To był weekend pełen niespodzianek.
Nieplanowana, ale fantastyczna impreza.
Trudne i całkiem zaskakujące rozmowy
o życiu i o sytuacjach, których nie możemy przewidzieć i które odmieniają nasze
życie.
Były rozmowy o cofaniu czasu i o tym jak wiele i jak niewiele zależy czasem
od nas samych.
To był weekend pełen emocji, niespodziewanych zwrotów akcji,
zabawny, szalony i refleksyjny zarazem.
Kiedy nasz gość wyjechał, w domu zrobiło
się pusto, a słowo dziękuję nabrało zupełnie nowego znaczenia.

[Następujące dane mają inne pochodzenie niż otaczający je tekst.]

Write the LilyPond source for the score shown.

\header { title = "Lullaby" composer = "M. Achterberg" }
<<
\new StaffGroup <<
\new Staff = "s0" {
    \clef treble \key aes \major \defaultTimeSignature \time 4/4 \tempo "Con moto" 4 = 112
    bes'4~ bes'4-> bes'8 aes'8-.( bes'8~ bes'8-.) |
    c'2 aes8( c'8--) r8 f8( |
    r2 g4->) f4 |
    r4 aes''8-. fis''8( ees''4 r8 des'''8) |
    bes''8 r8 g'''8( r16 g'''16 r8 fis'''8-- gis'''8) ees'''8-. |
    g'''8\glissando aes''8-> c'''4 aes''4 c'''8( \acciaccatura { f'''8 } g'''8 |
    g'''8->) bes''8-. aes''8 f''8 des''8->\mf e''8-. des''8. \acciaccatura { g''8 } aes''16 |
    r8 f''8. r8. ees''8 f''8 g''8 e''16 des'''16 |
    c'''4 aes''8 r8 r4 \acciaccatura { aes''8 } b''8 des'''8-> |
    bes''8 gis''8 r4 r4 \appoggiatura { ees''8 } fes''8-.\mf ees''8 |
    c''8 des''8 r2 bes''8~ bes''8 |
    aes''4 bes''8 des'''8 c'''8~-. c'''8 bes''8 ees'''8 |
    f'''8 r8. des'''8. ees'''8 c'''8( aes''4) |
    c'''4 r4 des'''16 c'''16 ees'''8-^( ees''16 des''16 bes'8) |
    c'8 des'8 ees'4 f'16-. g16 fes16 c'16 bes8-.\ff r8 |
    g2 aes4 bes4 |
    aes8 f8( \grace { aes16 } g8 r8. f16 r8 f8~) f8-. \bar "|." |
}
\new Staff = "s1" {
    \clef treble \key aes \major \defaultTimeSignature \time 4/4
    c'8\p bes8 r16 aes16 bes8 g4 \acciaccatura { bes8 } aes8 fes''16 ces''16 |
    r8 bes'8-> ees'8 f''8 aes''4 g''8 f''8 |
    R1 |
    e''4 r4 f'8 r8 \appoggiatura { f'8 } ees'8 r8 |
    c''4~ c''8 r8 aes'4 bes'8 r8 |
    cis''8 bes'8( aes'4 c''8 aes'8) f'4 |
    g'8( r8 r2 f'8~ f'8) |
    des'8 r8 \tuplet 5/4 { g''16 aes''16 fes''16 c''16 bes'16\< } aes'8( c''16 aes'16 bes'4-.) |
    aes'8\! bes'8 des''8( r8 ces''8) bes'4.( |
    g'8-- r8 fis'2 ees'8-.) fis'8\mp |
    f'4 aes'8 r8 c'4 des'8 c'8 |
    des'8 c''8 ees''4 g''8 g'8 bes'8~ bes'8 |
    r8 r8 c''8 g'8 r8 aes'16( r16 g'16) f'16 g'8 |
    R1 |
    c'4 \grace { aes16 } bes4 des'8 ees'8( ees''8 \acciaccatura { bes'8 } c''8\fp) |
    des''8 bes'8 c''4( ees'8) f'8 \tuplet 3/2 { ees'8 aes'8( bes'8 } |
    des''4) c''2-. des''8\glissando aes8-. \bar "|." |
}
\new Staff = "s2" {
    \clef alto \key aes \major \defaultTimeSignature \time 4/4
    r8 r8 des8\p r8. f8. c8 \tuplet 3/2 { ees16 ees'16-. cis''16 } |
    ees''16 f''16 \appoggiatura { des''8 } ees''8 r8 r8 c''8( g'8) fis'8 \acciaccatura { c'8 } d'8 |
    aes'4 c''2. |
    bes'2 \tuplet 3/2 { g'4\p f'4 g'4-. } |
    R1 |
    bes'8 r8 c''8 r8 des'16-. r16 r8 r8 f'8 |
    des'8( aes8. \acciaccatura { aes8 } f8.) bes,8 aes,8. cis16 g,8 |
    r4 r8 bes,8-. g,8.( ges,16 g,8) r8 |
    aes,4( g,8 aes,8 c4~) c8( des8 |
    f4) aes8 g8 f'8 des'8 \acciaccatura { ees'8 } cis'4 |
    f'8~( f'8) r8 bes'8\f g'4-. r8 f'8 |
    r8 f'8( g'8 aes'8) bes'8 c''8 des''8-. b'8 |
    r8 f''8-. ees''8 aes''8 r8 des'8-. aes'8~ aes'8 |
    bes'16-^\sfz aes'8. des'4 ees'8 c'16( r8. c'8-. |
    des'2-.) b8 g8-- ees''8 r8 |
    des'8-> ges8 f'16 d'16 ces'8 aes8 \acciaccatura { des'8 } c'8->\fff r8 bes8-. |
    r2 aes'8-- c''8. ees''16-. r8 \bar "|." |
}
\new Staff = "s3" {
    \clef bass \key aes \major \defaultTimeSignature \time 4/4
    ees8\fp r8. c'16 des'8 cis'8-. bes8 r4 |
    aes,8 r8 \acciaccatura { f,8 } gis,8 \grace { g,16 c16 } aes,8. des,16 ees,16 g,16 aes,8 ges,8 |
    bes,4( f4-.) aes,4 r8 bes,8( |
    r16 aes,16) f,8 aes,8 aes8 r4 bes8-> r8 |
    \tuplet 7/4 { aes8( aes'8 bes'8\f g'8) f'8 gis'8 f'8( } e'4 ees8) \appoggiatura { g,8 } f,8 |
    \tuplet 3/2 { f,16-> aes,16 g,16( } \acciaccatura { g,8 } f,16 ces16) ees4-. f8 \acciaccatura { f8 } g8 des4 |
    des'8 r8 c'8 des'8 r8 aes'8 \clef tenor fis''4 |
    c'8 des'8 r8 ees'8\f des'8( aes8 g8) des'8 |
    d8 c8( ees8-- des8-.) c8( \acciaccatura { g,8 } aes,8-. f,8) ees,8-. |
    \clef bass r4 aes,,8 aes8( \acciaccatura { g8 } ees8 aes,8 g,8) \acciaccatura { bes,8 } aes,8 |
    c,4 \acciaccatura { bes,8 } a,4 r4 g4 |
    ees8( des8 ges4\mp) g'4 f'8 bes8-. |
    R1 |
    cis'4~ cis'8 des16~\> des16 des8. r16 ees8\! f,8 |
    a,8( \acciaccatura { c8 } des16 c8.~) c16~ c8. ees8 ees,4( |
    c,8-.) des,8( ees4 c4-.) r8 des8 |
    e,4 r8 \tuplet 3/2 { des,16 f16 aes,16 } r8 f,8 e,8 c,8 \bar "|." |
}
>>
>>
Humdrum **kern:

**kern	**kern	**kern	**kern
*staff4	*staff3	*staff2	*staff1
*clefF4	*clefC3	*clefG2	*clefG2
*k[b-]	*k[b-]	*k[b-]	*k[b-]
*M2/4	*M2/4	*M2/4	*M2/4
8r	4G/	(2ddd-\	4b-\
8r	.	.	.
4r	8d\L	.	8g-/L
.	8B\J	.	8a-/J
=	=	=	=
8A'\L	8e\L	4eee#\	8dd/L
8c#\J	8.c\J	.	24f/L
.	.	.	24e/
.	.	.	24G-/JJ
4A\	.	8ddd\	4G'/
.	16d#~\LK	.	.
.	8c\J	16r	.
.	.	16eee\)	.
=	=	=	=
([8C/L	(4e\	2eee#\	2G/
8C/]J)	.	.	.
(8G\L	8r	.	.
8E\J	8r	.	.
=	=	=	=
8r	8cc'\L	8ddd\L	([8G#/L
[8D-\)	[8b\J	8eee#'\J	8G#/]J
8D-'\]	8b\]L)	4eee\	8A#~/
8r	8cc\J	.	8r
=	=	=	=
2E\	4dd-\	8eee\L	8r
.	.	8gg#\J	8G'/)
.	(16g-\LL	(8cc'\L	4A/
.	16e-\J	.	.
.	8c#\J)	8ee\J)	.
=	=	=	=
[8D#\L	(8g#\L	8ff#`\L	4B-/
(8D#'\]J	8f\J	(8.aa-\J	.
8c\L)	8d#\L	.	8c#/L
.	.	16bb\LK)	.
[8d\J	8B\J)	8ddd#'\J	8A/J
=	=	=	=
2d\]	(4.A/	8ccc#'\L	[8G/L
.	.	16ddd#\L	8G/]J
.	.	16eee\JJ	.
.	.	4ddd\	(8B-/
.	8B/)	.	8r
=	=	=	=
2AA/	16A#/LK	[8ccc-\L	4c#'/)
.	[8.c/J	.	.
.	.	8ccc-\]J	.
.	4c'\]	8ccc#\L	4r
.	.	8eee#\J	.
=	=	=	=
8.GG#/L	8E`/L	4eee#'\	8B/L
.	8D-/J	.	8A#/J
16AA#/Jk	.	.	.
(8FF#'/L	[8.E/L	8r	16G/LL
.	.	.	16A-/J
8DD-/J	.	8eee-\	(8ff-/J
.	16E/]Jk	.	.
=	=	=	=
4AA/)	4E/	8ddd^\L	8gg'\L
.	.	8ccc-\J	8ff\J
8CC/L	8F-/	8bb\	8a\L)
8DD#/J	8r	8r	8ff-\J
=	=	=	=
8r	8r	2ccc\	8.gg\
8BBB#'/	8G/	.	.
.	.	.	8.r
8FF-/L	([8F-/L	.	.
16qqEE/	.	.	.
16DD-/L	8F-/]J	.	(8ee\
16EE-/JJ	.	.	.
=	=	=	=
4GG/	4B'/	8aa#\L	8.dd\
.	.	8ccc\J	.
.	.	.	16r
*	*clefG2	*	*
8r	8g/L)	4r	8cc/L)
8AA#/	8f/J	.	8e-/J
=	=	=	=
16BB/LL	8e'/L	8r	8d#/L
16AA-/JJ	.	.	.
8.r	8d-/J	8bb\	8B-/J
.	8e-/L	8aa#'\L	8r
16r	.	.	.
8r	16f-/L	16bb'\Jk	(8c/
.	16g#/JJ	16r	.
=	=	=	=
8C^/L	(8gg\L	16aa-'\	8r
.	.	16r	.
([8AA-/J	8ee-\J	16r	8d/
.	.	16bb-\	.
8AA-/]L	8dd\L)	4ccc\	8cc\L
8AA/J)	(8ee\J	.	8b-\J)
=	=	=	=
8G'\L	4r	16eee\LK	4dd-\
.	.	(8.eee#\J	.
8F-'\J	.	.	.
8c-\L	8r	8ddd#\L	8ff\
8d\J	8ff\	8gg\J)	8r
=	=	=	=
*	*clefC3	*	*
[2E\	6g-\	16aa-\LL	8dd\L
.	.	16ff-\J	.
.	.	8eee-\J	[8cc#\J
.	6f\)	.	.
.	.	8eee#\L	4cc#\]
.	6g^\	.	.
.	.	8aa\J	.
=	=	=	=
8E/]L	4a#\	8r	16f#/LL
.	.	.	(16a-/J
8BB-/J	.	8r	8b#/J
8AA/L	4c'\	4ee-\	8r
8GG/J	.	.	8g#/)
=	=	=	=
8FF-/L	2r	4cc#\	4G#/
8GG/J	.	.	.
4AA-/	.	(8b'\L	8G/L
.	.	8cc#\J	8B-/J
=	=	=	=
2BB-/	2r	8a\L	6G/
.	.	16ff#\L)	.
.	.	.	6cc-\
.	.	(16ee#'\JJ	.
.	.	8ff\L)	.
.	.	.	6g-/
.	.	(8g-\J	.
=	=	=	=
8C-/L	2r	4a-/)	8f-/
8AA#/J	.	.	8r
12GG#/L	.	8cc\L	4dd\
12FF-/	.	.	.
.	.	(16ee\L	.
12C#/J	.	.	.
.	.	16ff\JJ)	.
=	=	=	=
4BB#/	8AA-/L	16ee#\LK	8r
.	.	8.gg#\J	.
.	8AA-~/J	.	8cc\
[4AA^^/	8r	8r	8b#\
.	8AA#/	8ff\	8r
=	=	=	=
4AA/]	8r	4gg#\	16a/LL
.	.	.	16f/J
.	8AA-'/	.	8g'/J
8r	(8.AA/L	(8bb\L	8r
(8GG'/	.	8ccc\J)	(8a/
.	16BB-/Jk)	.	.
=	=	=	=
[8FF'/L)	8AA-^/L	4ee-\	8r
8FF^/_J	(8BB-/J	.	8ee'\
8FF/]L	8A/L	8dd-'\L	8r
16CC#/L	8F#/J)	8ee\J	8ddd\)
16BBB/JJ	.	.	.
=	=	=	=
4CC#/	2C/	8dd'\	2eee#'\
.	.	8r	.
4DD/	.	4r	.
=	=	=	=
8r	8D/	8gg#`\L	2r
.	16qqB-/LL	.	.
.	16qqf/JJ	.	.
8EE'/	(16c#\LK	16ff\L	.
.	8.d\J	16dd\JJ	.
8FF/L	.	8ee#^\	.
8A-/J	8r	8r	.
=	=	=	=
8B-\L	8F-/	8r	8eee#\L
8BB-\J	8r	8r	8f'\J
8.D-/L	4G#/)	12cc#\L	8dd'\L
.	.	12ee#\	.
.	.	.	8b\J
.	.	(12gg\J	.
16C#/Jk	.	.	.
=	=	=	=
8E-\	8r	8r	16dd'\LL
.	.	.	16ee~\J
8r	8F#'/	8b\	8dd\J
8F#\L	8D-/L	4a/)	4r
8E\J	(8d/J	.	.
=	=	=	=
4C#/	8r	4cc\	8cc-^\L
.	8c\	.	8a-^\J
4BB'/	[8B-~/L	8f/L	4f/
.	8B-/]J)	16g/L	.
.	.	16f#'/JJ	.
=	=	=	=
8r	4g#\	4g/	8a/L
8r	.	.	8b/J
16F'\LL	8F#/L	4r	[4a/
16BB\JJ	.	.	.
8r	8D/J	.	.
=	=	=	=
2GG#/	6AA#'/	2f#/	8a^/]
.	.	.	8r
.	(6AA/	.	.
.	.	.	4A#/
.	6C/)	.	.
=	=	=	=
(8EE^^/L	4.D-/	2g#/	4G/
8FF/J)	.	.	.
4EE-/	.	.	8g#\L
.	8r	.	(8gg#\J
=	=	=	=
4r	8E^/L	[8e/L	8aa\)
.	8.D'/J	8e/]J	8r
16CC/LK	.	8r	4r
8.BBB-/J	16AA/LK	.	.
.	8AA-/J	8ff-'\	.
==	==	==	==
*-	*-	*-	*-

Przepis pochodzi z książki Ciasta i torty, niemieckiego wydawnictwa MAK, tytuł oryginału Backen step-by-step.
Na ciasto drożdżowe:
- 20 g drożdży,
- 3 łyżeczki cukru,
- 45 ml mleka,
- 300 g mąki tortowej,
- 30 g masła,
- 2 szczypty soli,
- 1/2 łyżeczki startej skorki pomarańczowej,
- 3 żółtka,
- mąka do posypania stolnicy,
- tłuszcz do blachy.
Na nadzienie:
- 100 g mieszanych orzechów (użyłam 120 g orzechów włoskich),
- 2 łyżki miodu,
- pół łyżeczki cynamonu,
- pół łyżeczki kakao,
- ok. 7-8 łyżeczek wody (w przepisie jest tylko5 )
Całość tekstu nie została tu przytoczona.